Problem statement >>
An exact transcription of all the entries is needed; pictures stay out.

Stored data >>
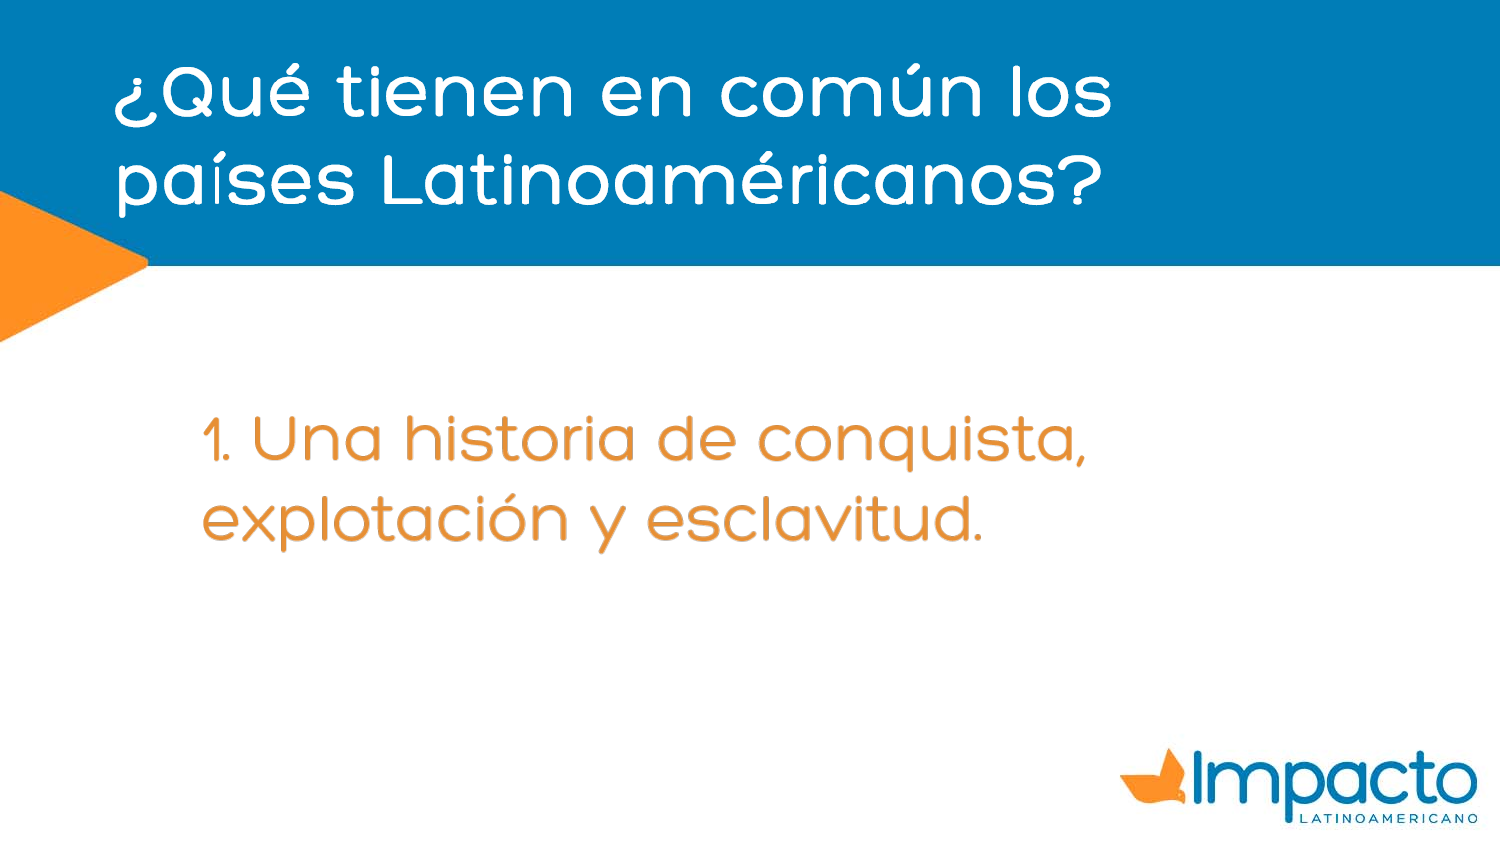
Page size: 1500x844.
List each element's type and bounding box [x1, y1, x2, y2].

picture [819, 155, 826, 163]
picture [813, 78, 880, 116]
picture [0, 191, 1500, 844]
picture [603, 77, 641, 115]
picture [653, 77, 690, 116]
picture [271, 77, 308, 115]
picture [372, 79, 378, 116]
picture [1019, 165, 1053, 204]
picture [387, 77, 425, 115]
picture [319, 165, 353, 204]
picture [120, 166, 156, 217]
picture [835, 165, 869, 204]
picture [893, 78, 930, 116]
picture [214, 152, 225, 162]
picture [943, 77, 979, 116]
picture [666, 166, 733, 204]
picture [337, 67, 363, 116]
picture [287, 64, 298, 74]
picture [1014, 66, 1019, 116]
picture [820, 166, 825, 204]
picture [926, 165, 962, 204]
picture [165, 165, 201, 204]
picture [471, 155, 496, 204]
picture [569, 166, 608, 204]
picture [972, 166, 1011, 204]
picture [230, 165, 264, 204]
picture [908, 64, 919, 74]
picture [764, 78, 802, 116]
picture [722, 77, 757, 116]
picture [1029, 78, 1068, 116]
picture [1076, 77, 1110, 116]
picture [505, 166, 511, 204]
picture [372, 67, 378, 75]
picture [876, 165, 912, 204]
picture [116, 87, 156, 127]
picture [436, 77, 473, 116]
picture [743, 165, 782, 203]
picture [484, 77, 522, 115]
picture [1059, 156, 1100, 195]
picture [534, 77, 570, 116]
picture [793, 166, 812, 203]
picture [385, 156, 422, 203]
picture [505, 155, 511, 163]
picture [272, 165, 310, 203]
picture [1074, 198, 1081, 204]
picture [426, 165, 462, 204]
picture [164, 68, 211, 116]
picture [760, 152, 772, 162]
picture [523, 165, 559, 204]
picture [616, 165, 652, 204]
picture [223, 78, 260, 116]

Task result >>
Page size: 1500x844.
List each element's type and bounding box [x1, y1, x2, y2].

picture [819, 155, 826, 163]
picture [813, 78, 880, 116]
picture [0, 191, 1500, 844]
picture [603, 77, 641, 115]
picture [653, 77, 690, 116]
picture [271, 77, 308, 115]
picture [372, 79, 378, 116]
picture [1019, 165, 1053, 204]
picture [387, 77, 425, 115]
picture [319, 165, 353, 204]
picture [120, 166, 156, 217]
picture [835, 165, 869, 204]
picture [893, 78, 930, 116]
picture [214, 152, 225, 162]
picture [943, 77, 979, 116]
picture [666, 166, 733, 204]
picture [337, 67, 363, 116]
picture [287, 64, 298, 74]
picture [1014, 66, 1019, 116]
picture [820, 166, 825, 204]
picture [926, 165, 962, 204]
picture [165, 165, 201, 204]
picture [471, 155, 496, 204]
picture [569, 166, 608, 204]
picture [972, 166, 1011, 204]
picture [230, 165, 264, 204]
picture [908, 64, 919, 74]
picture [764, 78, 802, 116]
picture [722, 77, 757, 116]
picture [1029, 78, 1068, 116]
picture [1076, 77, 1110, 116]
picture [505, 166, 511, 204]
picture [372, 67, 378, 75]
picture [876, 165, 912, 204]
picture [116, 87, 156, 127]
picture [436, 77, 473, 116]
picture [743, 165, 782, 203]
picture [484, 77, 522, 115]
picture [1059, 156, 1100, 195]
picture [534, 77, 570, 116]
picture [793, 166, 812, 203]
picture [385, 156, 422, 203]
picture [505, 155, 511, 163]
picture [272, 165, 310, 203]
picture [1074, 198, 1081, 204]
picture [426, 165, 462, 204]
picture [164, 68, 211, 116]
picture [760, 152, 772, 162]
picture [523, 165, 559, 204]
picture [616, 165, 652, 204]
picture [223, 78, 260, 116]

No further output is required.